[[ Exercise data, beginning ]]
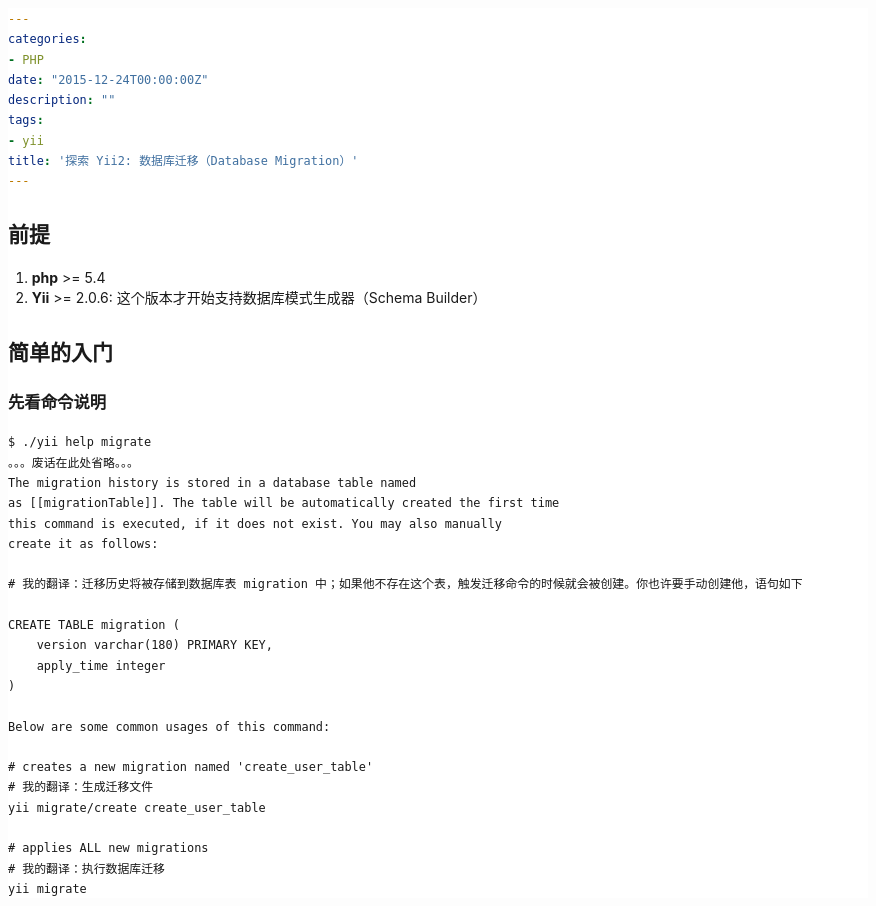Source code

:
 ```yaml
---
categories:
- PHP
date: "2015-12-24T00:00:00Z"
description: ""
tags:
- yii
title: '探索 Yii2: 数据库迁移（Database Migration）'
---
```


## 前提

1. **php** >= 5.4
2. **Yii** >= 2.0.6: 这个版本才开始支持数据库模式生成器（Schema Builder）

## 简单的入门

### 先看命令说明

	$ ./yii help migrate
	。。。废话在此处省略。。。
	The migration history is stored in a database table named
	as [[migrationTable]]. The table will be automatically created the first time
	this command is executed, if it does not exist. You may also manually
	create it as follows:	
	
	# 我的翻译：迁移历史将被存储到数据库表 migration 中；如果他不存在这个表，触发迁移命令的时候就会被创建。你也许要手动创建他，语句如下
	
	CREATE TABLE migration (
	    version varchar(180) PRIMARY KEY,
	    apply_time integer
	)
	
	Below are some common usages of this command:
	
	# creates a new migration named 'create_user_table'
	# 我的翻译：生成迁移文件
	yii migrate/create create_user_table
	
	# applies ALL new migrations
	# 我的翻译：执行数据库迁移
	yii migrate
[[ Exercise data, end ]]
## Instructions for the task:
The expected answer is every line in the data above that carries the string "我的翻译".

## Problem solution:
	# 我的翻译：迁移历史将被存储到数据库表 migration 中；如果他不存在这个表，触发迁移命令的时候就会被创建。你也许要手动创建他，语句如下
	# 我的翻译：生成迁移文件
	# 我的翻译：执行数据库迁移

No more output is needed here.